David Phillips, head of devolved and local government finance at the Institute for Fiscal Studies, said the wealthy could also take other measures to avoid paying more.
It comes after UK Chancellor Kwasi Kwarteng announced the scrapping of the top rate of income tax for those earning £150,000 a year or more, as well as a cut in the basic rate to 19p in the pound.
The measures do not apply in Scotland, where control over income tax rates and bands is devolved.
If the Scottish Government does not follow suit, everyone earning more than £14,732 will pay more income tax in Scotland compared to the rest of the UK.
Someone on £30,000 would pay £195.80 more next year, while those on £50,000 would pay £1,863.40 more.
High earners in Scotland would pay an additional rate of 46 per cent on earnings of more than £150,000, while those in the rest of the UK would pay 40 per cent.
This means someone earning £200,000 in Scotland would pay £6,045.80 more, according to the Chartered Institute of Taxation.
First Minister Nicola Sturgeon has already strongly indicated she will not replicate the tax cut for high earners.
Mr Phillips told The Scotsman: “There is limited evidence so far on the responsiveness of the highest earning Scots to differences in tax rates between Scotland and rUK [the rest of the UK] – so far the difference in marginal tax rate is just 1 per cent (although the difference in average is somewhat higher because of the lower higher rate threshold too).
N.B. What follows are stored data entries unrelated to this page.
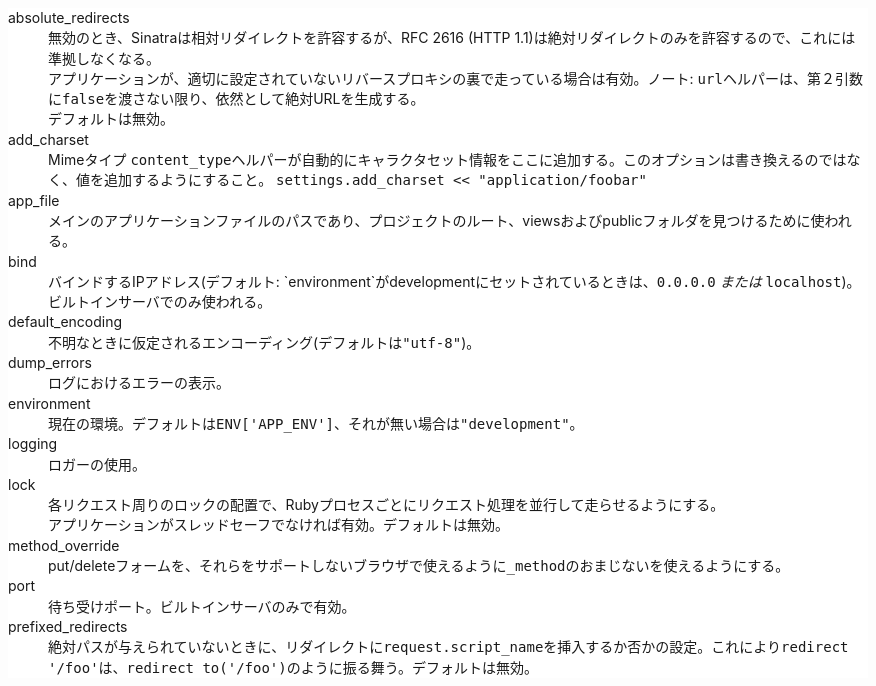 <dl>
  <dt>absolute_redirects</dt>
  <dd>
    無効のとき、Sinatraは相対リダイレクトを許容するが、RFC 2616 (HTTP 1.1)は絶対リダイレクトのみを許容するので、これには準拠しなくなる。
  </dd>
  <dd>
    アプリケーションが、適切に設定されていないリバースプロキシの裏で走っている場合は有効。ノート: <tt>url</tt>ヘルパーは、第２引数に<tt>false</tt>を渡さない限り、依然として絶対URLを生成する。
  </dd>
  <dd>デフォルトは無効。</dd>

  <dt>add_charset</dt>
  <dd>
    Mimeタイプ <tt>content_type</tt>ヘルパーが自動的にキャラクタセット情報をここに追加する。このオプションは書き換えるのではなく、値を追加するようにすること。
    <tt>settings.add_charset << "application/foobar"</tt>
  </dd>

  <dt>app_file</dt>
  <dd>
    メインのアプリケーションファイルのパスであり、プロジェクトのルート、viewsおよびpublicフォルダを見つけるために使われる。
  </dd>

  <dt>bind</dt>
  <dd>バインドするIPアドレス(デフォルト: `environment`がdevelopmentにセットされているときは、<tt>0.0.0.0</tt> <em>または</em> <tt>localhost</tt>)。ビルトインサーバでのみ使われる。</dd>

  <dt>default_encoding</dt>
  <dd>不明なときに仮定されるエンコーディング(デフォルトは<tt>"utf-8"</tt>)。</dd>

  <dt>dump_errors</dt>
  <dd>ログにおけるエラーの表示。</dd>

  <dt>environment</dt>
  <dd>
    現在の環境。デフォルトは<tt>ENV['APP_ENV']</tt>、それが無い場合は<tt>"development"</tt>。
  </dd>

  <dt>logging</dt>
  <dd>ロガーの使用。</dd>

  <dt>lock</dt>
  <dd>
    各リクエスト周りのロックの配置で、Rubyプロセスごとにリクエスト処理を並行して走らせるようにする。
  </dd>
  <dd>アプリケーションがスレッドセーフでなければ有効。デフォルトは無効。</dd>

  <dt>method_override</dt>
  <dd>
    put/deleteフォームを、それらをサポートしないブラウザで使えるように<tt>_method</tt>のおまじないを使えるようにする。
  </dd>

  <dt>port</dt>
  <dd>待ち受けポート。ビルトインサーバのみで有効。</dd>

  <dt>prefixed_redirects</dt>
  <dd>
    絶対パスが与えられていないときに、リダイレクトに<tt>request.script_name</tt>を挿入するか否かの設定。これにより<tt>redirect '/foo'</tt>は、<tt>redirect to('/foo')</tt>のように振る舞う。デフォルトは無効。
  </dd>
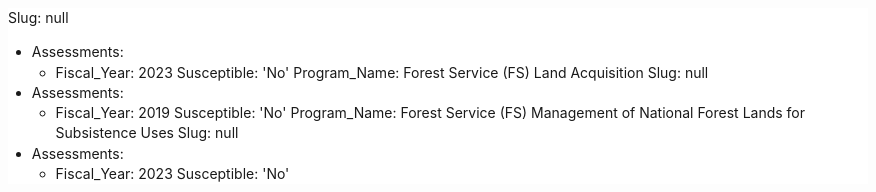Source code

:   Slug: null
- Assessments:
  - Fiscal_Year: 2023
    Susceptible: 'No'
  Program_Name: Forest Service (FS) Land Acquisition
  Slug: null
- Assessments:
  - Fiscal_Year: 2019
    Susceptible: 'No'
  Program_Name: Forest Service (FS) Management of National Forest Lands for Subsistence
    Uses
  Slug: null
- Assessments:
  - Fiscal_Year: 2023
    Susceptible: 'No'
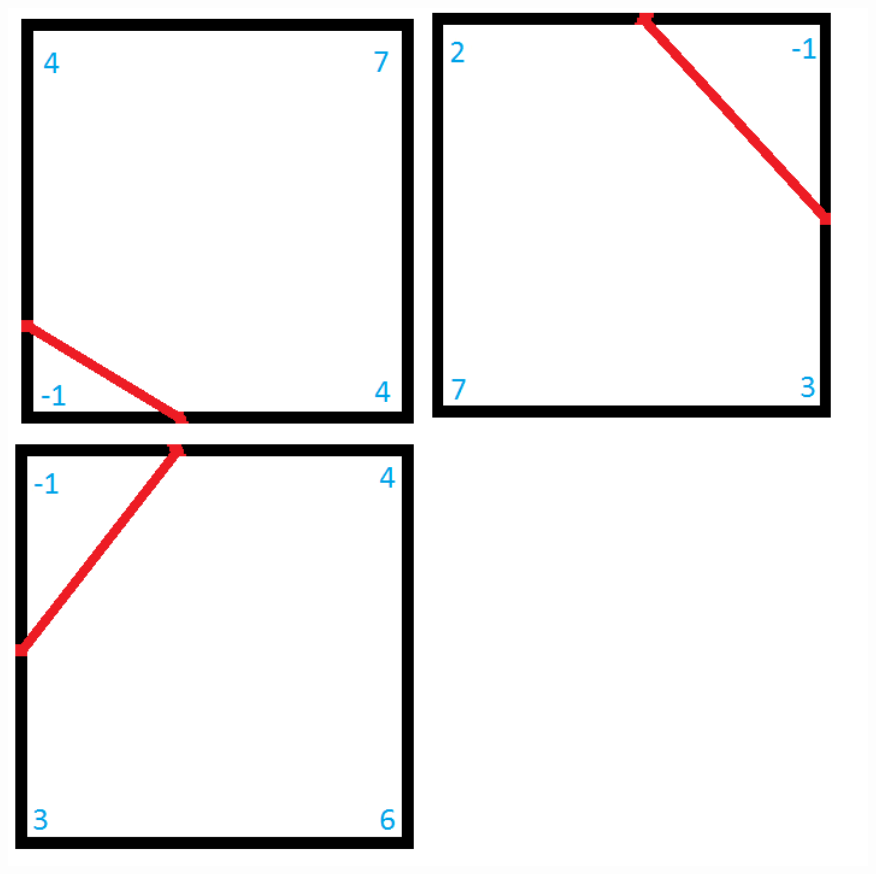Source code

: <img src="/assets/quadtree-tr.png" width="48%">
<img src="/assets/quadtree-bl.png" width="48%">
<img src="/assets/quadtree-br.png" width="48%">
</div>
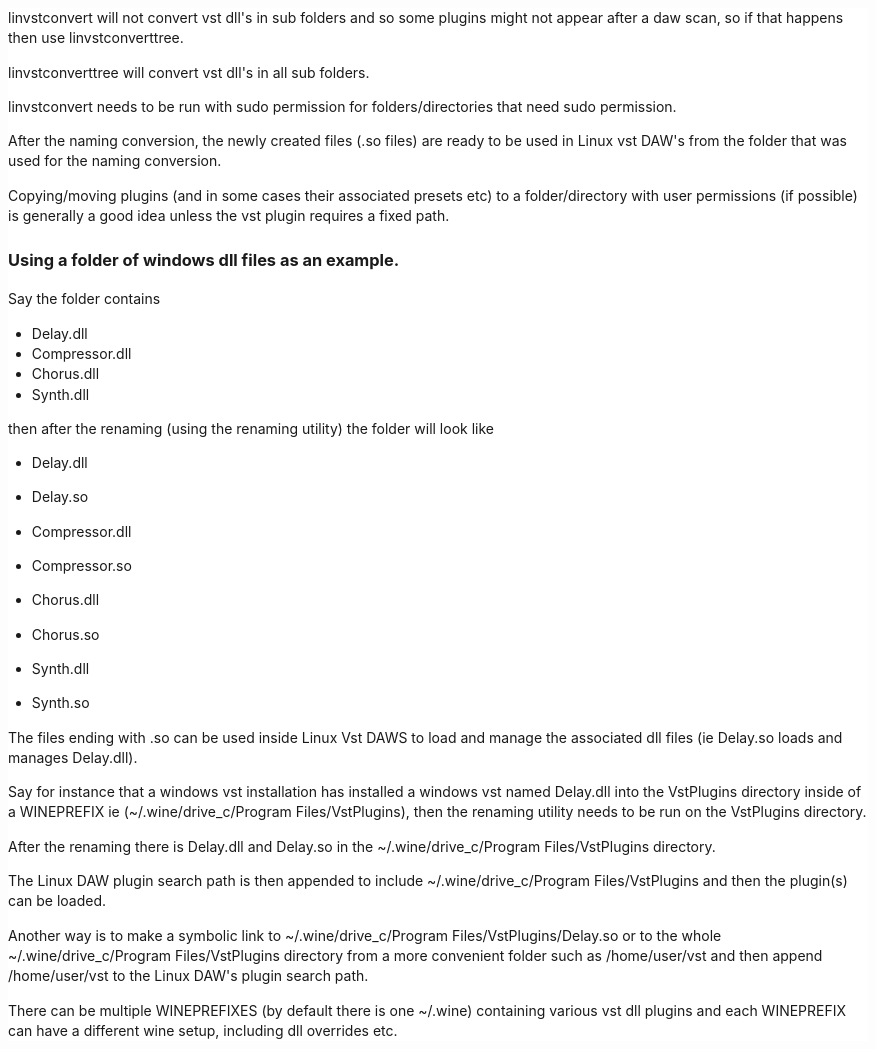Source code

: linvstconvert will not convert vst dll's in sub folders and so some plugins might not appear after a daw scan, so if that happens then use linvstconverttree.

linvstconverttree will convert vst dll's in all sub folders.

linvstconvert needs to be run with sudo permission for folders/directories that need sudo permission.

After the naming conversion, the newly created files (.so files) are ready to be used in Linux vst DAW's from the folder that was used for the naming conversion.

Copying/moving plugins (and in some cases their associated presets etc) to a folder/directory with user permissions (if possible) is generally a good idea unless the vst plugin requires a fixed path.

### Using a folder of windows dll files as an example.

Say the folder contains 

- Delay.dll
- Compressor.dll
- Chorus.dll
- Synth.dll

then after the renaming (using the renaming utility) the folder will look like

- Delay.dll
- Delay.so



- Compressor.dll
- Compressor.so



- Chorus.dll
- Chorus.so



- Synth.dll
- Synth.so

The files ending with .so can be used inside Linux Vst DAWS to load and manage the associated dll files (ie Delay.so loads and manages Delay.dll).

Say for instance that a windows vst installation has installed a windows vst named Delay.dll into the VstPlugins directory inside of a WINEPREFIX ie (~/.wine/drive_c/Program Files/VstPlugins), then the renaming utility needs to be run on the VstPlugins directory.

After the renaming there is Delay.dll and Delay.so in the ~/.wine/drive_c/Program Files/VstPlugins directory.

The Linux DAW plugin search path is then appended to include ~/.wine/drive_c/Program Files/VstPlugins and then the plugin(s) can be loaded.

Another way is to make a symbolic link to ~/.wine/drive_c/Program Files/VstPlugins/Delay.so or to the whole ~/.wine/drive_c/Program Files/VstPlugins directory from a more convenient folder such as /home/user/vst and then append /home/user/vst to the Linux DAW's plugin search path.

There can be multiple WINEPREFIXES (by default there is one ~/.wine) containing various vst dll plugins and each WINEPREFIX can have a different wine setup, including dll overrides etc.
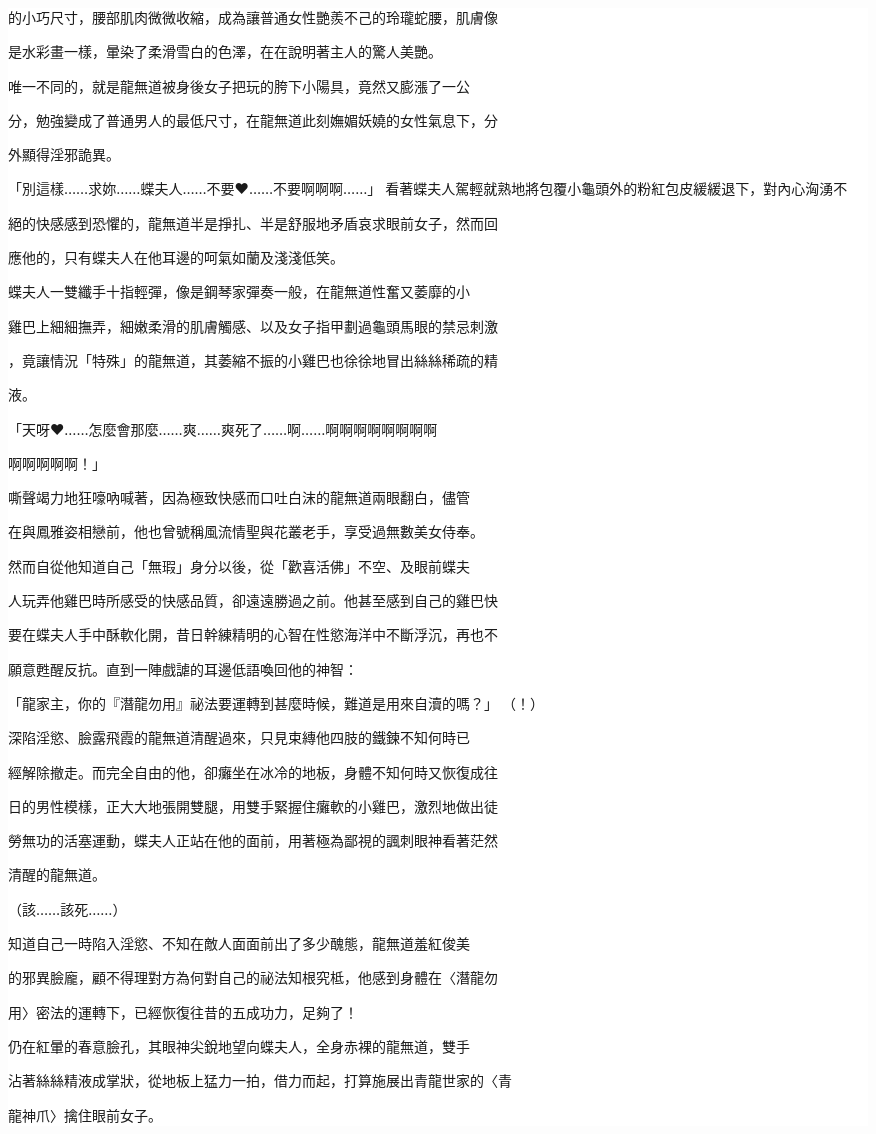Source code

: 的小巧尺寸，腰部肌肉微微收縮，成為讓普通女性艷羨不己的玲瓏蛇腰，肌膚像

是水彩畫一樣，暈染了柔滑雪白的色澤，在在說明著主人的驚人美艷。

唯一不同的，就是龍無道被身後女子把玩的胯下小陽具，竟然又膨漲了一公

分，勉強變成了普通男人的最低尺寸，在龍無道此刻嫵媚妖嬈的女性氣息下，分

外顯得淫邪詭異。

「別這樣……求妳……蝶夫人……不要♥……不要啊啊啊……」 看著蝶夫人駕輕就熟地將包覆小龜頭外的粉紅包皮緩緩退下，對內心洶湧不

絕的快感感到恐懼的，龍無道半是掙扎、半是舒服地矛盾哀求眼前女子，然而回

應他的，只有蝶夫人在他耳邊的呵氣如蘭及淺淺低笑。

蝶夫人一雙纖手十指輕彈，像是鋼琴家彈奏一般，在龍無道性奮又萎靡的小

雞巴上細細撫弄，細嫩柔滑的肌膚觸感、以及女子指甲劃過龜頭馬眼的禁忌刺激

，竟讓情況「特殊」的龍無道，其萎縮不振的小雞巴也徐徐地冒出絲絲稀疏的精

液。

「天呀♥……怎麼會那麼……爽……爽死了……啊……啊啊啊啊啊啊啊啊

啊啊啊啊啊！」

嘶聲竭力地狂嚎吶喊著，因為極致快感而口吐白沫的龍無道兩眼翻白，儘管

在與鳳雅姿相戀前，他也曾號稱風流情聖與花叢老手，享受過無數美女侍奉。

然而自從他知道自己「無瑕」身分以後，從「歡喜活佛」不空、及眼前蝶夫

人玩弄他雞巴時所感受的快感品質，卻遠遠勝過之前。他甚至感到自己的雞巴快

要在蝶夫人手中酥軟化開，昔日幹練精明的心智在性慾海洋中不斷浮沉，再也不

願意甦醒反抗。直到一陣戲謔的耳邊低語喚回他的神智：

「龍家主，你的『潛龍勿用』祕法要運轉到甚麼時候，難道是用來自瀆的嗎？」 （！）

深陷淫慾、臉露飛霞的龍無道清醒過來，只見束縳他四肢的鐵鍊不知何時已

經解除撤走。而完全自由的他，卻癱坐在冰冷的地板，身體不知何時又恢復成往

日的男性模樣，正大大地張開雙腿，用雙手緊握住癱軟的小雞巴，激烈地做出徒

勞無功的活塞運動，蝶夫人正站在他的面前，用著極為鄙視的諷刺眼神看著茫然

清醒的龍無道。

（該……該死……）

知道自己一時陷入淫慾、不知在敵人面面前出了多少醜態，龍無道羞紅俊美

的邪異臉龐，顧不得理對方為何對自己的祕法知根究柢，他感到身體在〈潛龍勿

用〉密法的運轉下，已經恢復往昔的五成功力，足夠了！

仍在紅暈的春意臉孔，其眼神尖銳地望向蝶夫人，全身赤裸的龍無道，雙手

沾著絲絲精液成掌狀，從地板上猛力一拍，借力而起，打算施展出青龍世家的〈青

龍神爪〉擒住眼前女子。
So we haven't got any quantitative prediction of what would happen.
"However, I would expect a difference of 6 percentage points in the top marginal rate to have a more significant impact on taxpayer behaviour. One response could be to move from Scotland (or similarly not move to Scotland).
"Those high income Scots with a home in both Scotland and England (e.g. that work partly in London) could rejig their time so they spend a bit more time in England and so can pay the lower UK Government tax rates.
"It’s also worth noting that people don't actually need to move – they could incorporate and so take their income in the form of dividends, on which UK rates will continue to apply.
"This is likely to become easier again following plans to repeal the IR35 rules which made employers assess whether someone should actually be taxed as if they were an employee.
"I wouldn't want to predict what the SNP will actually do – although it is worth noting that they raised the risk of substantial behavioural response from a bigger gap in tax rates as a reason not to increase the Scottish additional rate to 50 per cent as argued for by Scottish Labour.”
One of Scotland's leading lawyers previously said he would have to "consider" moving to England if the widening income tax gap is not addressed.
Roddy Dunlop KC, Dean of the Faculty of Advocates, tweeted: "I’ve lived in Scotland all my days. I love this place. I do not want to leave. But if there is this level of tax difference, I’d have to consider it. Northumberland is nice, apparently."
He described a tax gap of 6 per cent as "madness" and said it would put off higher earners from moving to Scotland.
He said: "Why would they, when even those properly devoted to the country are considering their options?"